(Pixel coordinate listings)
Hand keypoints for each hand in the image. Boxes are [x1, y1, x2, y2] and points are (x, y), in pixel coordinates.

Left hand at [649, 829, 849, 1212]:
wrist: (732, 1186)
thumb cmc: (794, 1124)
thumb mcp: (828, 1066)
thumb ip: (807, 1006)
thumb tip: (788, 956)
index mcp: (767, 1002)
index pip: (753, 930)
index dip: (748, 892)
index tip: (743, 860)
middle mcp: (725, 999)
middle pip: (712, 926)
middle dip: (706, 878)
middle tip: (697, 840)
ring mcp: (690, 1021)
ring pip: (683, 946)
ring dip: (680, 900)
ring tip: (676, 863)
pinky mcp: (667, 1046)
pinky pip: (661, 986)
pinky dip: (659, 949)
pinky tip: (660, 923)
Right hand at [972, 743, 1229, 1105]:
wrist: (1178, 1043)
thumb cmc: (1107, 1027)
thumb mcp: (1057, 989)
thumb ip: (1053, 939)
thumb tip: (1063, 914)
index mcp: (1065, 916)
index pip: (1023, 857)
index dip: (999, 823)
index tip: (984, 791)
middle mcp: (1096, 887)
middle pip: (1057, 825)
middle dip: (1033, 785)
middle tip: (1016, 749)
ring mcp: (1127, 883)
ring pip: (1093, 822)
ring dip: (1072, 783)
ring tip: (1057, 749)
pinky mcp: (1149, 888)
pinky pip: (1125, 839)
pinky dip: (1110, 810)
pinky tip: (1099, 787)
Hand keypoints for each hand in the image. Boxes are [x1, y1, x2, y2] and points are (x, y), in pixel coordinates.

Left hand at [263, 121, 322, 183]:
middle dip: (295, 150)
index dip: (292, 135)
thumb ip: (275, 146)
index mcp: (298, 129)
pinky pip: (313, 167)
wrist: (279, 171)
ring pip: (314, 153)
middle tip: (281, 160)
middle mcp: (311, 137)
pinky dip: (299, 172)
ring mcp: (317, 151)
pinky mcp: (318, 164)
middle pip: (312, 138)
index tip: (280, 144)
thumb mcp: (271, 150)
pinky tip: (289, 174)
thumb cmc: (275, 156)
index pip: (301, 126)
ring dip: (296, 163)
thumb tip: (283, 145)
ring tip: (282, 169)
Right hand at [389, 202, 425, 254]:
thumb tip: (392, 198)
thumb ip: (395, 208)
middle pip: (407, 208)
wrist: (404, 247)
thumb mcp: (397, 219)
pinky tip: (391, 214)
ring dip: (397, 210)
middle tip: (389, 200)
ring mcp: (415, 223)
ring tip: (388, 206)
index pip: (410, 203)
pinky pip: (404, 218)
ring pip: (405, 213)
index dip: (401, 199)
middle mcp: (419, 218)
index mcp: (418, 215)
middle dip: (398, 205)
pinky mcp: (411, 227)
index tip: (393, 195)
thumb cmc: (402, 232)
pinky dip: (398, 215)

* WORK ITEM *
Please transcribe the data exactly from its first line. End with the line that contains "thumb cmc: (1107, 1027)".

* TASK OUTPUT *
Hand keypoints for each hand in the image. Boxes are [x1, y1, x2, y2] and points are (x, y), in pixel coordinates.

Left hand at [649, 829, 849, 1212]:
wrist: (732, 1186)
thumb cmc: (794, 1124)
thumb mcp: (828, 1066)
thumb ip: (807, 1006)
thumb tip: (788, 956)
index mcp: (767, 1002)
index pip: (753, 930)
index dip: (748, 892)
index tip: (743, 860)
middle mcp: (725, 999)
middle pip: (712, 926)
middle dip: (706, 878)
middle tip: (697, 840)
ring mcp: (690, 1021)
ring pip: (683, 946)
ring dip: (680, 900)
ring tip: (676, 863)
pinky mcp: (667, 1046)
pinky pip: (661, 986)
pinky dip: (659, 949)
pinky tip: (660, 923)
Right hand at [972, 743, 1229, 1105]:
wrist: (1178, 1043)
thumb cmc: (1107, 1027)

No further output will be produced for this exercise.